Since the treating physician did not have the prior audiograms and did not know the noise level during the five-month period in 2019, the Board Panel found her unpersuasive.  Given this fact, as well as the six year gap in working, the Board Panel reversed and disallowed the claim.

NOTE:  For hearing loss claims, it is imperative not only to confirm the type of environment that claimant worked in for the insured, but also whether there were prior audiograms conducted when the claimant was in other employ.

Walker Business and Staffing, 2021 WL 2313365 (G130 7131 June 2, 2021).

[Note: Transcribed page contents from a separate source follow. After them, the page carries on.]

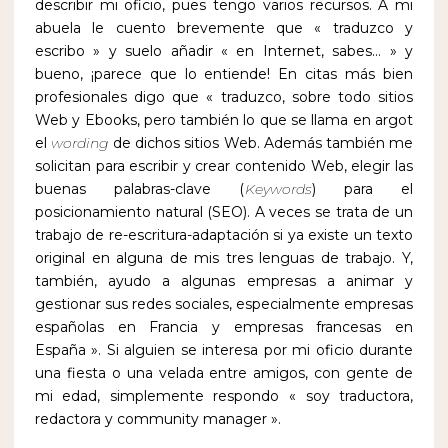
describir mi oficio, pues tengo varios recursos. A mi
abuela le cuento brevemente que « traduzco y
escribo » y suelo añadir « en Internet, sabes… » y
bueno, ¡parece que lo entiende! En citas más bien
profesionales digo que « traduzco, sobre todo sitios
Web y Ebooks, pero también lo que se llama en argot
el
wording
de dichos sitios Web. Además también me
solicitan para escribir y crear contenido Web, elegir las
buenas palabras-clave (
Keywords
) para el
posicionamiento natural (SEO). A veces se trata de un
trabajo de re-escritura-adaptación si ya existe un texto
original en alguna de mis tres lenguas de trabajo. Y,
también, ayudo a algunas empresas a animar y
gestionar sus redes sociales, especialmente empresas
españolas en Francia y empresas francesas en
España ». Si alguien se interesa por mi oficio durante
una fiesta o una velada entre amigos, con gente de
mi edad, simplemente respondo « soy traductora,
redactora y community manager ».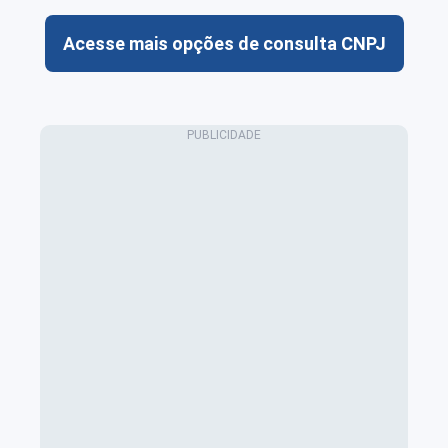
Acesse mais opções de consulta CNPJ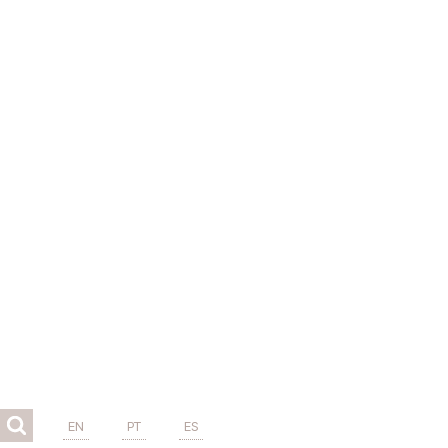
EN
PT
ES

(5) Payments Exceeding Schedule

This claim is established for the right shoulder from a 216 accident.  Both sides submitted permanency opinions as to SLU and depositions were directed.

The carrier filed an RFA-2 seeking to suspend continuing payments as the payments exceeded the schedule findings.  However, at the subsequent hearing, while noting that an updated SROI was filed a few weeks beforehand, the Law Judge denied the RFA-2.

On appeal, the Board Panel noted that the record of payments exceeded the IME findings of a 20% SLU, even if a protracted healing period were added.  Under the circumstances, which could lead to an overpayment, the Panel agreed that payments should have been suspended at the hearing.

NOTE:  Even if it is only the IME physician's SLU findings that could result in no money moving to claimant, if there are continuing payments, argue for a suspension nonetheless.

Cross-Country Inc., 2021 WL 2313367 (June 2, 2021).